4. Does the individual have the materials (the WEALTH) they need to complete the objective?
Referring back to the Heath brothers’ metaphor in Switch, leaders may need to “shape the path.” If the individual has the resources (financial, human, etc.) and tools to get the job done, I get out of the way. If not, leaders must intervene to remove such obstacles.
Relationships are often the biggest obstacles to address since people must influence at a distance in order to move their projects forward. Sometimes, leaders merely need to help associates identify stakeholders and partners who will be instrumental in making the project a success. However, due to ever-present politics or lack of positional authority, associates often need leaders to take more active role.

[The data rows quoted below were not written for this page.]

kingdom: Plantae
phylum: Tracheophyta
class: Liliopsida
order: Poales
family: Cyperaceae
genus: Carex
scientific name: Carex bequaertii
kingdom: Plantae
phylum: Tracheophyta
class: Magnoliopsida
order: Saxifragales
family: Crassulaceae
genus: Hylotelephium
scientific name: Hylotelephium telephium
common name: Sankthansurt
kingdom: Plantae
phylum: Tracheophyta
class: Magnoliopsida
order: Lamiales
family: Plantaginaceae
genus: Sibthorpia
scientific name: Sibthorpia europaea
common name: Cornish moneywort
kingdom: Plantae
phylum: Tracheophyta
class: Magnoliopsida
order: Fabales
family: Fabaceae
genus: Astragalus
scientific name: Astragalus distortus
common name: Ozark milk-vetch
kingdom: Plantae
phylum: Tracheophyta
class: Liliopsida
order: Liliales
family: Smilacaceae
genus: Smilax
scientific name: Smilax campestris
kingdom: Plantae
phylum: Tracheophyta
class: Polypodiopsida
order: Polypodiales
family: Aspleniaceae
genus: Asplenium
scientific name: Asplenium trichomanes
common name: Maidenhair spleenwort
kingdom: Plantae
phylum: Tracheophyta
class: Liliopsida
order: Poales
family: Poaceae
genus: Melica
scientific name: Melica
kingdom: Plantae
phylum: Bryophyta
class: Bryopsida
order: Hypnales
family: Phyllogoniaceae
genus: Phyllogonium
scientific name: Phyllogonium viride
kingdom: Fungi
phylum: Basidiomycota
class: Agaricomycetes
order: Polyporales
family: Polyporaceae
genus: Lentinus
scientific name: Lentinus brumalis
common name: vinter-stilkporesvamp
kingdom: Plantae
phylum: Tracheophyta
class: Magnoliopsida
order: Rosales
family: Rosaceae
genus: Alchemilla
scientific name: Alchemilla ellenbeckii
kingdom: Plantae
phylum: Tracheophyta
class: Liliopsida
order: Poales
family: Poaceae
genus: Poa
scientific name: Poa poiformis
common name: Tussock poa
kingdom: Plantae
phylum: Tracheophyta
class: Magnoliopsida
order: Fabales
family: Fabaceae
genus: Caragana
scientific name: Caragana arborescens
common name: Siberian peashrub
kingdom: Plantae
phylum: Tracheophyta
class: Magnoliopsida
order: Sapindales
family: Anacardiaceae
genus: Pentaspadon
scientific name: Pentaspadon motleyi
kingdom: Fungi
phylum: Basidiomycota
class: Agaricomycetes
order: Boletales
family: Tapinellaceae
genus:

5. Does the individual have a feedback mechanism to assess their progress?
If an individual if proficient at establishing metrics (leading- and lagging- key performance indicators) and at defining milestones, I get out of the way. If not, intervene by coaching them how to manage projects in this way so that they can lead independently in the future.
Try it out!
If you boil all this down, you only have to remember two things. The first is that great leaders adapt their involvement to each individual in each situation. The second is that great leaders teach their people to fish. When you do that, you empower generations of future leaders instead of simply empowering employees.